Moscow Casting an eye toward re-election next year, President Vladimir Putin confidently predicted Friday that Russia would defeat rebels in Chechnya and said Russia must stimulate its flagging economy if it is to play a more influential role in the world.
Putin, making his annual address to the nation, promised that Russian forces "would finish the job" in Chechnya, a sign the Kremlin intended to continue military operations in the breakaway republic, where more than 75 people died this week in two suicide bombings.
"We face serious threats," Putin said in a stern, forceful voice. He spoke before lawmakers gathered in the marble room in the Kremlin, which was once used for high-level meetings of the Soviet Communist Party.
Putin's speech was widely seen as the kickoff event in his campaign to win re-election as president next year. Although his popularity is high and a second term seems likely, Putin's address sounded like a campaign speech.
Putin said progress had been achieved toward a political settlement in Chechnya, which has been embroiled in rebel insurgency for much of the last decade. On Thursday, Putin offered a partial amnesty to rebels who agreed to put down their weapons.
Putin listed Russia's declining population, poverty, the spread of weapons of mass destruction and international terrorism as among its most severe problems.
He said Russia's bloated bureaucracy must be cut.
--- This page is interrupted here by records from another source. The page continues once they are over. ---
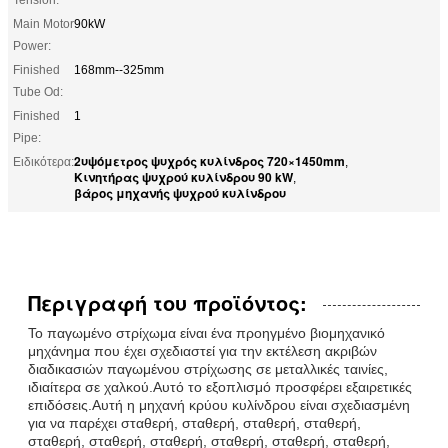
Main Motor
90kW
Power:
Finished
168mm--325mm
Tube Od:
Finished
1
Pipe:
2υψόμετρος ψυχρός κυλίνδρος 720×1450mm
Ειδικότερα:
,
Κινητήρας ψυχρού κυλίνδρου 90 kW
,
βάρος μηχανής ψυχρού κυλίνδρου
Περιγραφή του προϊόντος:
Το παγωμένο στρίχωμα είναι ένα προηγμένο βιομηχανικό
μηχάνημα που έχει σχεδιαστεί για την εκτέλεση ακριβών
διαδικασιών παγωμένου στρίχωσης σε μεταλλικές ταινίες,
ιδιαίτερα σε χαλκού.Αυτό το εξοπλισμό προσφέρει εξαιρετικές
επιδόσεις.Αυτή η μηχανή κρύου κυλίνδρου είναι σχεδιασμένη
για να παρέχει σταθερή, σταθερή, σταθερή, σταθερή,
σταθερή, σταθερή, σταθερή, σταθερή, σταθερή, σταθερή,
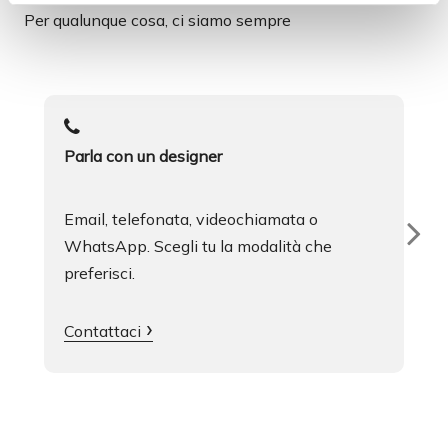
Per qualunque cosa, ci siamo sempre
Parla con un designer
Email, telefonata, videochiamata o
WhatsApp. Scegli tu la modalità che
preferisci.
Contattaci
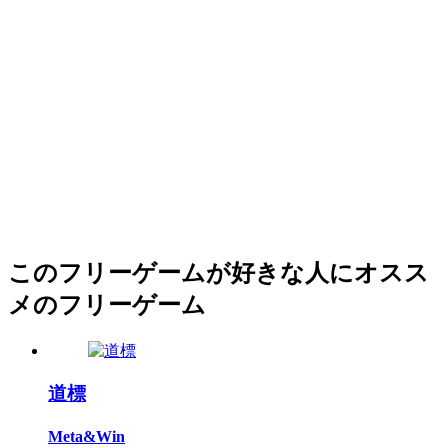
このフリーゲームが好きな人にオスス
メのフリーゲーム
道標
Meta&Win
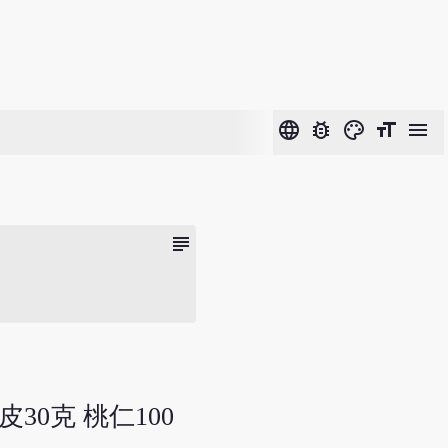
language
bug_report
color_lens
format_size
menu
subject
皮30克 桃仁100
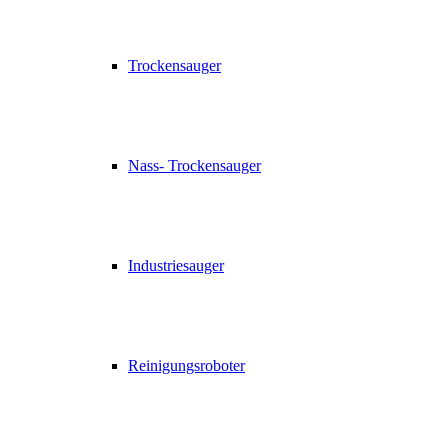
Trockensauger
Nass- Trockensauger
Industriesauger
Reinigungsroboter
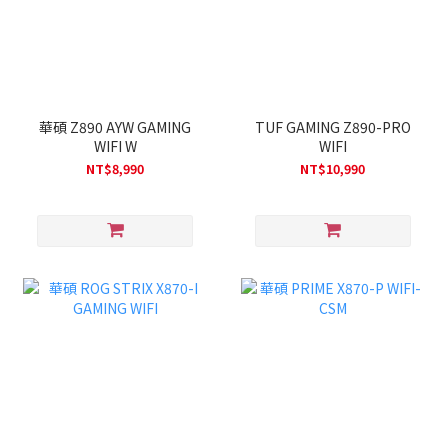
華碩 Z890 AYW GAMING
TUF GAMING Z890-PRO
WIFI W
WIFI
NT$8,990
NT$10,990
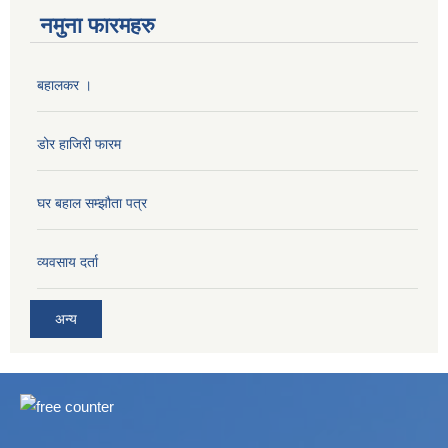
नमुना फारमहरु
बहालकर ।
डोर हाजिरी फारम
घर बहाल सम्झौता पत्र
व्यवसाय दर्ता
अन्य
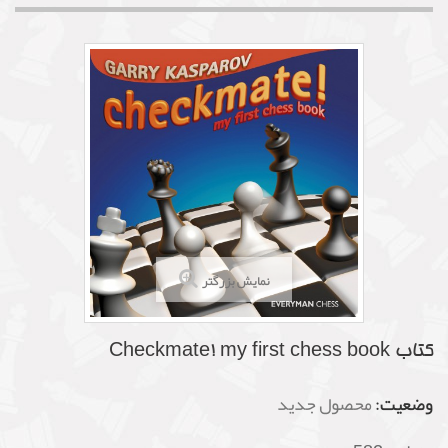
نمایش بزرگتر
کتاب Checkmate! my first chess book
وضعیت:
محصول جدید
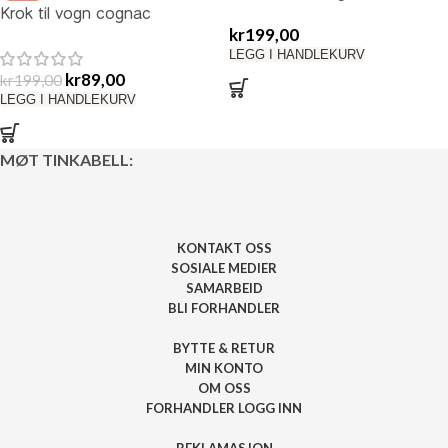
Krok til vogn cognac
skinnimitasjon
kr
199,00
skinnimitasjon
LEGG I HANDLEKURV
kr
89,00
kr
199,00
LEGG I HANDLEKURV
MØT TINKABELL:
KONTAKT OSS
SOSIALE MEDIER
SAMARBEID
BLI FORHANDLER
BYTTE & RETUR
MIN KONTO
OM OSS
FORHANDLER LOGG INN
REKLAMASJON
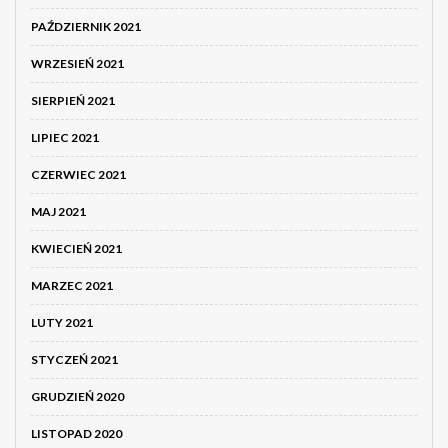
PAŹDZIERNIK 2021
WRZESIEŃ 2021
SIERPIEŃ 2021
LIPIEC 2021
CZERWIEC 2021
MAJ 2021
KWIECIEŃ 2021
MARZEC 2021
LUTY 2021
STYCZEŃ 2021
GRUDZIEŃ 2020
LISTOPAD 2020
On political reform, he said forming a government based on a parliamentary majority should be considered, instead of the current system of having an elected president who nominates Cabinet ministers.
He said Russia's strategy should be to ensure it can become a "truly strong, economically progressive and influential" country.
The speech, however, didn't impress lawmakers.
"There were no serious ideas in this speech. ... We left disappointed," Irina Khakamada, vice speaker of the lower house of parliament, the Duma, and a leading liberal lawmaker, said on Ekho Moskvy radio.
Communist leader Gennady Zyuganov said "not a single question was answered in the economic part" of the speech.
But in a country that has seen political turmoil and constant change for 15 years, Putin warned against reform for reform's sake. "There cannot be a permanent revolution," he said.
Putin criticized the government for the economy's slowing pace. "The tempo of economic growth is slowing," he said. He said the country's GDP should be doubled during the next 10 years.
Putin devoted little time to international affairs, though he praised the success of the anti-terrorist coalition formed after the 9-11 attacks.
He repeated that the United Nations remained "the most important" mechanism for regulating international conflict.